Zabıta Müdürü Hakkı Doymaz, “Dükkanların önünde duran ve iki kişinin yolda yürüyemeyecek dereceye gelen tabelaların hiçbir şekilde taviz vermeden toplatıyoruz. 2005 yılının Ocak ayına girmesiyle Manisa cadde ve sokaklarında kaldırım işgali sıfır olacak. Bu çalışmamız özellikle vatandaşlarımız için olumlu olacak. Çünkü kaldırımlarda yürümekte zorluk çeken vatandaşlarımız, kaldırımlardan rahatça yürüyebilecek.” demiş.
Yayalara ait kaldırımların işgali, yalnız Manisa’da değil İzmir’de ve pek çok büyük şehirde sorun kuşkusuz. Otobüsle giderken caddelere bir dikkat edin…

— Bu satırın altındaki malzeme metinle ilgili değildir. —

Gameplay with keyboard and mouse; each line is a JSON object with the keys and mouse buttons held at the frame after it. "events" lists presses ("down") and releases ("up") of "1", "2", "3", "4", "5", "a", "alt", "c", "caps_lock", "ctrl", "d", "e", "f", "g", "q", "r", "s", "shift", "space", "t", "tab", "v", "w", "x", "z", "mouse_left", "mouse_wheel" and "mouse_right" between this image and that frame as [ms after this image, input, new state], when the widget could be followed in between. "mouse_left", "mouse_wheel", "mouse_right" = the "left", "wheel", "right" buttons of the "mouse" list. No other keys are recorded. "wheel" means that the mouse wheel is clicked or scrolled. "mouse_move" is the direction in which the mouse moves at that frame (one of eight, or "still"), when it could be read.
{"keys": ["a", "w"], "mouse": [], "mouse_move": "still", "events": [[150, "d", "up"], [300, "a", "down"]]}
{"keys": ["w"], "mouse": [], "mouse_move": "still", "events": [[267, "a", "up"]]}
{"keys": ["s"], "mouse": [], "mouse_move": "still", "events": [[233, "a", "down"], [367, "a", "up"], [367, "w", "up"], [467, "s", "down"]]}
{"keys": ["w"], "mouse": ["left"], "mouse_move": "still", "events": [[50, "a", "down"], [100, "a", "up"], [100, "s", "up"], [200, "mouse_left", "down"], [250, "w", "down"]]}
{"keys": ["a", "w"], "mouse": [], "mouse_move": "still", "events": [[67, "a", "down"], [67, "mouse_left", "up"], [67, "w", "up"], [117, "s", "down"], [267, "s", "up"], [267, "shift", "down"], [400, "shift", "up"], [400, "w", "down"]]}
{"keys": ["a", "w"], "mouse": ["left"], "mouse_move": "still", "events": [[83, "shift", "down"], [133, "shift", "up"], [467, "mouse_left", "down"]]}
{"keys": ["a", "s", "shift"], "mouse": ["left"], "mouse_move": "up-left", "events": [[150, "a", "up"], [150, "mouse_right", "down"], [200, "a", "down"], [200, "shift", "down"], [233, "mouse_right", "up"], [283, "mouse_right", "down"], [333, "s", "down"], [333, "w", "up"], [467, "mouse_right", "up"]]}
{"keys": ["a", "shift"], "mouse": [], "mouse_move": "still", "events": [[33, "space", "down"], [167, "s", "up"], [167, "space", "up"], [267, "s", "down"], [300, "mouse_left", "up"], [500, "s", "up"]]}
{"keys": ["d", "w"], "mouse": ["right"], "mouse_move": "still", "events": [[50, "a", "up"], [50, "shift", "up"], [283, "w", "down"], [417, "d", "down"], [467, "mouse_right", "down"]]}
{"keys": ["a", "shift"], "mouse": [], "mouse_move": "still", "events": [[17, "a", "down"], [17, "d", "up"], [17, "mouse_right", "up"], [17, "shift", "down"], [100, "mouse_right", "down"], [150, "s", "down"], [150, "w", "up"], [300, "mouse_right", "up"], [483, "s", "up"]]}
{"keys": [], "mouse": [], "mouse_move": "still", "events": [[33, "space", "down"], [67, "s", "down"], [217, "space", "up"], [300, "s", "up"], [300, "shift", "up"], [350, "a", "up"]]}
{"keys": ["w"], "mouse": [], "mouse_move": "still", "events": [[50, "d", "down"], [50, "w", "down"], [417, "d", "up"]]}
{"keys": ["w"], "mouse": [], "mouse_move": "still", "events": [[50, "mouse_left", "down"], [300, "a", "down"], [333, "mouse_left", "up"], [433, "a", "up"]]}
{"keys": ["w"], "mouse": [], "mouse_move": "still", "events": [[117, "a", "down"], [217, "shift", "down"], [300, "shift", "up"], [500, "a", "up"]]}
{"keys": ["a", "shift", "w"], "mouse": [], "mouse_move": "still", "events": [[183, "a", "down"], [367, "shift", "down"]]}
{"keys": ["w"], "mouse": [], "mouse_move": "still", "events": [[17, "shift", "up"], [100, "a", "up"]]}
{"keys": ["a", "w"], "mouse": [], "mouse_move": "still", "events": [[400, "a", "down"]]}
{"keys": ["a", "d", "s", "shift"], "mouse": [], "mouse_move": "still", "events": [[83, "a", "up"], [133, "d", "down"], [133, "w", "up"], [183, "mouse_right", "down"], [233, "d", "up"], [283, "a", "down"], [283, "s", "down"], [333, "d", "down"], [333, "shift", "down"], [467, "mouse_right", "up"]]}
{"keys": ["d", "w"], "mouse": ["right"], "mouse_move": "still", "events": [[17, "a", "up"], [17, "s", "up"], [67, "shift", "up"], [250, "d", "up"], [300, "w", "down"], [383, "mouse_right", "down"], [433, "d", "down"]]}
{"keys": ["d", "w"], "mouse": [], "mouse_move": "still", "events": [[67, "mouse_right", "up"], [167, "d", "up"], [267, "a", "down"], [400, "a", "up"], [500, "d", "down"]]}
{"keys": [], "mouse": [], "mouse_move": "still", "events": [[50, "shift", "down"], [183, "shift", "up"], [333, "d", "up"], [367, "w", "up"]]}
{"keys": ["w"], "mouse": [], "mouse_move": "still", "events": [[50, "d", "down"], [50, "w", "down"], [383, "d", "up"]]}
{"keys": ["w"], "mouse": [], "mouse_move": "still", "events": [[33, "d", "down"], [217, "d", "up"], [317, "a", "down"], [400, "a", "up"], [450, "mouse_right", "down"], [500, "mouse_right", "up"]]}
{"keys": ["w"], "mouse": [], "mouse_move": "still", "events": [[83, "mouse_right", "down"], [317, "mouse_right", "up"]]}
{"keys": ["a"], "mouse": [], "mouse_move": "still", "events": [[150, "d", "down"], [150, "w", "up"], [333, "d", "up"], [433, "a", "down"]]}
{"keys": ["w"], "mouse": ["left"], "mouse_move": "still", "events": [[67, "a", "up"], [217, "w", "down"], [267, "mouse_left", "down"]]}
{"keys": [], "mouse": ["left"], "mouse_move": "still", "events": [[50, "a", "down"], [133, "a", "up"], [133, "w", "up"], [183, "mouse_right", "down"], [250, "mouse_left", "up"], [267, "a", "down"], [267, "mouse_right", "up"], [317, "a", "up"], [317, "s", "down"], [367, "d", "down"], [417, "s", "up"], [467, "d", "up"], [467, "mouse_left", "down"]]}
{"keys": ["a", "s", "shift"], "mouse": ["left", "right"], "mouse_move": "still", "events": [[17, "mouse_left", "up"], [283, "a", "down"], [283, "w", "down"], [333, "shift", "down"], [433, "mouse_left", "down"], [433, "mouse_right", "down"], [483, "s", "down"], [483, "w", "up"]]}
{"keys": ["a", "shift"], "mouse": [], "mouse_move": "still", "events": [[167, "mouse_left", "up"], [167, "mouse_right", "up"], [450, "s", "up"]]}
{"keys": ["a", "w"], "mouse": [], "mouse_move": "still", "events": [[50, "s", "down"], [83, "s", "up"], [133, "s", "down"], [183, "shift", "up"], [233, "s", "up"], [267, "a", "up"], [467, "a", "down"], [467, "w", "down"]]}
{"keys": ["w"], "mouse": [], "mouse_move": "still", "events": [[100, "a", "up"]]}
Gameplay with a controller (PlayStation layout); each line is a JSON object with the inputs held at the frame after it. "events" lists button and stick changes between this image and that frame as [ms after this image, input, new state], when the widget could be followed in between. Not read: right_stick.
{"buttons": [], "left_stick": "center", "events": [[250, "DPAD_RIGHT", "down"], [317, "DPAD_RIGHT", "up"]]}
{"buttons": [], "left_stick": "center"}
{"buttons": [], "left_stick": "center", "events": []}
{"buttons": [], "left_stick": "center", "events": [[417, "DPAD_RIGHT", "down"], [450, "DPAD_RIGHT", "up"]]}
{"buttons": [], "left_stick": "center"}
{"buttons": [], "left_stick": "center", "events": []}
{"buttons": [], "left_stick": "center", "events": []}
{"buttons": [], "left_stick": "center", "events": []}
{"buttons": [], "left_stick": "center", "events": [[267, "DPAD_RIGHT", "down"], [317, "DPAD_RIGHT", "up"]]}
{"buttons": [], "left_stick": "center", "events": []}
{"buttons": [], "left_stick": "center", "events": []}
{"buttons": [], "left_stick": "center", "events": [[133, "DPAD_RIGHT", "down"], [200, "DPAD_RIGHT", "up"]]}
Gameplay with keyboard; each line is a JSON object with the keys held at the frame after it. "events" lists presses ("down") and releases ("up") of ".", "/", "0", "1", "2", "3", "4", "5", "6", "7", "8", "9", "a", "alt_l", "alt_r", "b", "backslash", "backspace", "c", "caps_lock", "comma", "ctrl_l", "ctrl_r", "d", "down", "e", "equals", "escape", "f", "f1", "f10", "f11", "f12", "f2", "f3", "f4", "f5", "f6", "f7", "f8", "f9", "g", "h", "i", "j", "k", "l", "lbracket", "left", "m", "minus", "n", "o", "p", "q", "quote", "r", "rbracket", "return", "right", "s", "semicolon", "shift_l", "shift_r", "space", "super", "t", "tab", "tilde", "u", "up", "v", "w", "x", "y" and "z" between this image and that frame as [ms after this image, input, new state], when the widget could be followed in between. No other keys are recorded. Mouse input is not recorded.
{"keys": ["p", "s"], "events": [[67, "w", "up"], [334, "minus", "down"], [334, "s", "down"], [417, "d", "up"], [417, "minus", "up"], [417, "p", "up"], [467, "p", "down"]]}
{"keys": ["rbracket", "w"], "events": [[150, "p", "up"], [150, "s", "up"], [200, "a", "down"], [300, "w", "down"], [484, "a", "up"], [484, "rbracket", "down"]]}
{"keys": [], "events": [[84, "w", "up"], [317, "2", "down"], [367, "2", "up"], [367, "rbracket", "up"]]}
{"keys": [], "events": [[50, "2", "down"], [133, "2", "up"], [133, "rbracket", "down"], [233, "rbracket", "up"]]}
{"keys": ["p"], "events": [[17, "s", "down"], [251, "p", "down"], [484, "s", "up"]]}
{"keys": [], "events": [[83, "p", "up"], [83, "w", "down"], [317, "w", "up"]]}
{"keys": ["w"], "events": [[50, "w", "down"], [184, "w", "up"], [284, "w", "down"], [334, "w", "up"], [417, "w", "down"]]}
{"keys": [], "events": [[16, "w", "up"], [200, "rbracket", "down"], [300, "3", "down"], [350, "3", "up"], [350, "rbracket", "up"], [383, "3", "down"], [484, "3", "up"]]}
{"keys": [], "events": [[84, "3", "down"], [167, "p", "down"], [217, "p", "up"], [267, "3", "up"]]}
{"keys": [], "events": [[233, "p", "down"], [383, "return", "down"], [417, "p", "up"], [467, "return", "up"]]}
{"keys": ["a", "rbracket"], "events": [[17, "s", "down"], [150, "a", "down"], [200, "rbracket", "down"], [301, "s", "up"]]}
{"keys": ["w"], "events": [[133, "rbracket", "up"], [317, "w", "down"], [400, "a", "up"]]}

Kuaförlerin havlu kurutma telleri, Türk Telekom’un telefon kutuları, Türkiye Elektrik Kurumu’nun trafo kutuları, üçgen metal reklam panoları, trafik lambaları, trafik levhaları, geniş gövdeli Palmiye, Karabiber ve Okaliptüs ağaçları, yönlendirme levhaları, manavların sebze meyva kasaları, beton saksılıklar, plastik çöp kovaları, ağızları genellikle açık duran demir çöp varilleri, gazoz ve çay firmalarının plastik ayaklı açık hava reklam panoları, durak panoları, aydınlatma direkleri, eski durakların direkleri, arabalar parketmesin diye konulan ama çoğu kez yayaların ayağına takılıp zarar veren beton kaldırım mantarları, reklam amaçlı “totem” diye adlandırılan kocaman gövdeli panolar…
Bu saydıklarımın hepsi ve belki de daha fazlası yaya kaldırımlarını işgal eden unsurlar. Semtine göre kimi yerde reklam panoları, kimi yerde ağaçlar, kimi yerde kuaför kurutma telleri, manav kasaları öne çıkıyor. Hele semt pazarı varsa, kaldırımlarda yeralanları varın siz düşünün…
İster sokak arasında yürüyün, ister caddede çoğu kez kaldırımların üzerinde bu saydıklarım size engel oluyor. Hele bedensel engelliyseniz…
Evet büyükşehir Belediyesi kaldırımlarda rampalar koyuyor engelli vatandaşlar için ama sanıyorum ki yetmiyor. Çünkü biz sağlıklı yayalar yürümekte zorlanırken, engelliler ramparan inip çukura girebiliyor ve gidecekleri yere “ulaşamayabiliyor.”
Bu görebildiğim ve size aktardığım enine ve dikine yükseltilerin yanısıra, sökülmüş ağaçların çukurları, sökülmüş taşların boş kalan yerleri, kimi yerde içe çökmüş logar kapakları da var ki, akşam karanlığında ayağınız girdiğinde bir yerinizi incitmeniz işten bile değil. Aslında Büyükşehir Belediyesi’nin yaya kaldırımlarına ilişkin çalışmaları düzenli olarak sürüyor.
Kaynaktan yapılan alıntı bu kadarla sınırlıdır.